4. Wrong Thermostat Settings
Sometimes, the warm air blowing out of your air conditioner is just an oversight.
Air conditioners these days can let you set your temperature relatively warm, and this might seem like a problem unless you double-check the thermostat.
Other models even have a heating function. Enabled by a ‘sun’ labeled button on the control panel or remote control, the heating function makes your space warm during the winter.
An accidental push of the heating button can cause warm air to fill your home when you don’t need it.
Take a moment to double-check your settings. Set the right thermostat to keep your space cool and comfortable.
5. End of Lifespan
Your air conditioner has a lifespan that most manufacturers set at about 10 years. After this period, your unit becomes more prone to damage, malfunction, and errors.
Of course, you shouldn’t jump to conclusions if your air conditioner is blowing warm air. But if none of the previous explanations can fix your AC, you might have to consider its lifespan.
Unit damage can accumulate over time, especially if you don’t have it serviced routinely. As time wears on, these damages become more pronounced until your unit reaches its breaking point.
While an HVAC specialist can perform repairs, the service cost may come to par with a brand-new unit.
It’s not normal for an air conditioner to start blowing warm air. So as soon as the malfunction shows, you find the root cause to solve the problem before it worsens.

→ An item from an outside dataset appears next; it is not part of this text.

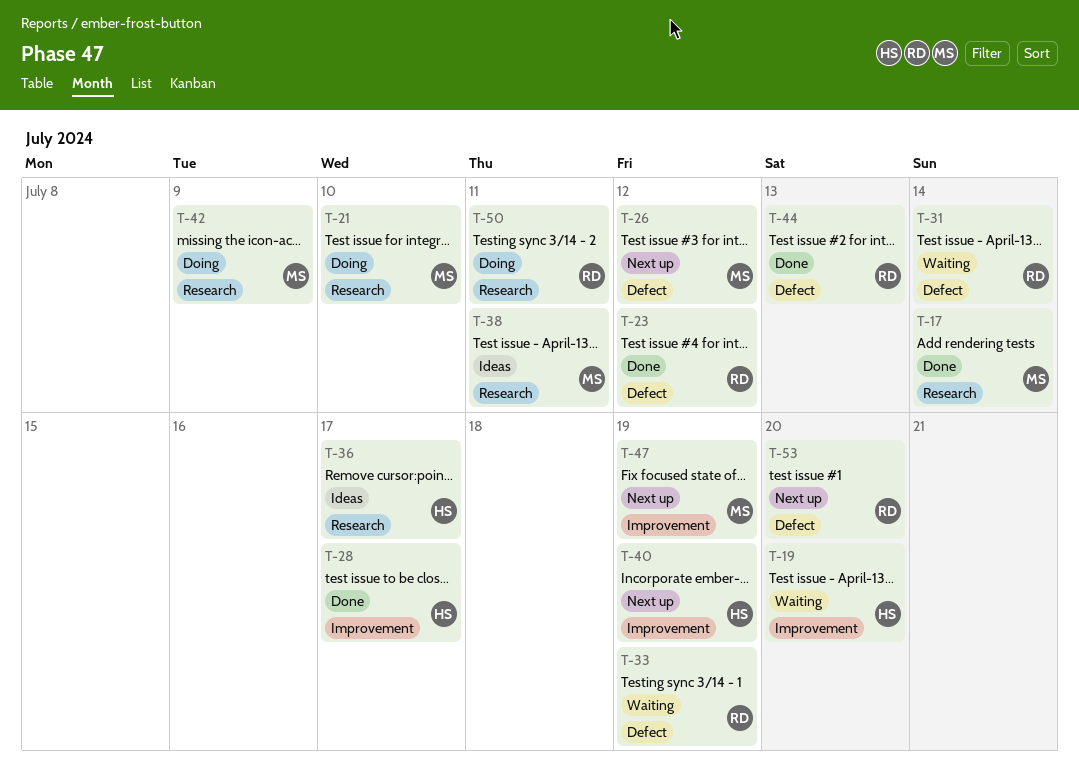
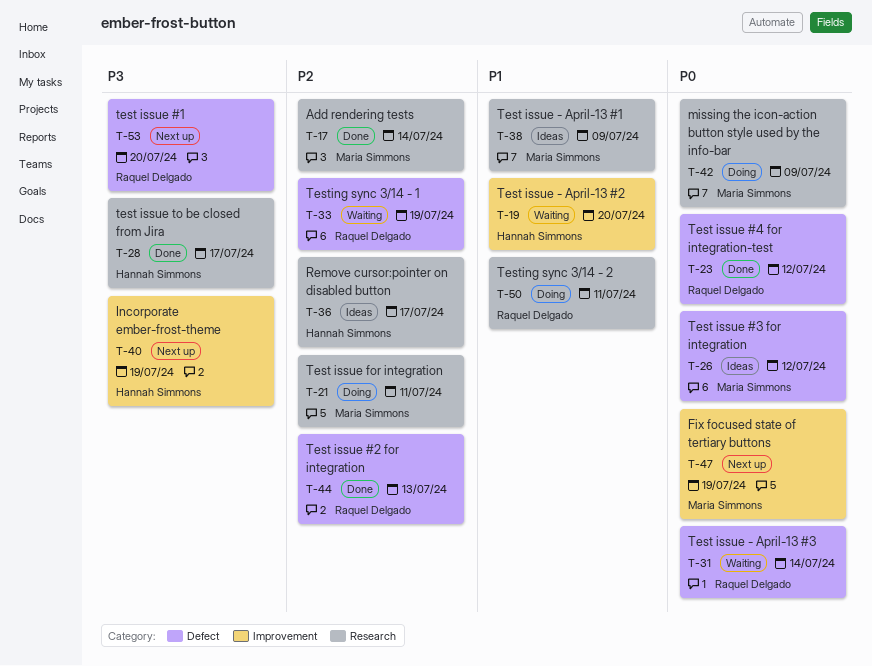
T-21, due: Jul 10 -> Jul 11
T-26, status: Next up -> Ideas
T-28, label: Improvement -> Research
T-38, due: Jul 11 -> Jul 9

Be ready for the worst, though. If your unit is old and worn, warm air might indicate it’s time to buy a replacement.
Frequently Asked Questions
Is It Normal for an Air Conditioner To Blow Warm Air When It Starts?
Yes, it’s normal for an air conditioner to blow hot air first. Because the system has just started, it won’t be able to provide a cool breeze immediately after being turned on.

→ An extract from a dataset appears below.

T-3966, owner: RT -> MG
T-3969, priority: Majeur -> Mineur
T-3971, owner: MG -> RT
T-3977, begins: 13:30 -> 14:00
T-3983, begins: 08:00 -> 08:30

So you should expect a gentle warmth to blow out of the vents when you switch on the power. The warm air should be momentary, however.
If it persists and doesn’t cool, you have a problem.
Why Is My AC Not As Cold as It Used To Be?
If the air coming out of your AC isn’t necessarily warm but isn’t as cold as it usually is, you might be looking at the same issues.
Any problems that reduce the cooling efficiency of your air conditioner can be traced back to the reasons listed above.
Call a professional to check your air conditioner if you notice it isn’t performing as well as it used to.